Bug 247607

Summary: Installations don't include patches
Product: Base System Reporter: Adam Weinberger <adamw>
Component: miscAssignee: FreeBSD Release Engineering <re>
Status: New ---    
Severity: Affects Many People CC: cperciva, lwhsu
Priority: ---    
Version: Unspecified   
Hardware: Any   
OS: Any   

Description Adam Weinberger freebsd_committer freebsd_triage 2020-06-28 05:35:01 UTC
When FreeBSD is downloaded from the website or installed through normal means, only -RELEASE is included. We want users to have the best experience out-of-the-gate, so we should update the installation media when new patches are released.

It also means that if users want to deploy a jail by extracting base.txz, they have to roll it themselves if I want the patches current.

Clearly it's unreasonable to provide media for every patch, but having two versions available (-RELEASE and the current -pX, defaulting to the -pX) would be a huge benefit to our users and ourselves.

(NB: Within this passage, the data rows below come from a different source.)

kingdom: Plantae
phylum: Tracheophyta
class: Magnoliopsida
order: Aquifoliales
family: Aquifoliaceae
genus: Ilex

Also, there's no reason for the updates to be atomic. It's reasonable to release patches right away, reroll amd64 shortly after that, and reroll the other archs gradually over the next few days.

Is this idea even feasible? Is this something that re could accomplish?
Comment 1 Adam Weinberger freebsd_committer freebsd_triage 2021-07-24 19:21:48 UTC
It's been a year since this PR was filed, so this is a ping.

This PR is about distributing fully patched downloads, rather than expecting all installations to run freebsd-update immediately. There's really no common circumstance under which a user would want an unpatched fresh FreeBSD installation.
Comment 2 Colin Percival freebsd_committer freebsd_triage 2021-07-24 19:37:20 UTC
I think the biggest reason to not do this is signatures -- releases are signed by the release engineer, who isn't necessarily involved with the process of issuing security updates.

It could be done after the fact by "unrolling" tarballs, applying updates, "rerolling" them, and then re-signing the files, but that seems like a lot of work compared to telling users to apply security updates after they install.

(I do have plans to provide pre-patched EC2 images, though, since the speed of getting a new system up and running is more important in cloud platforms.)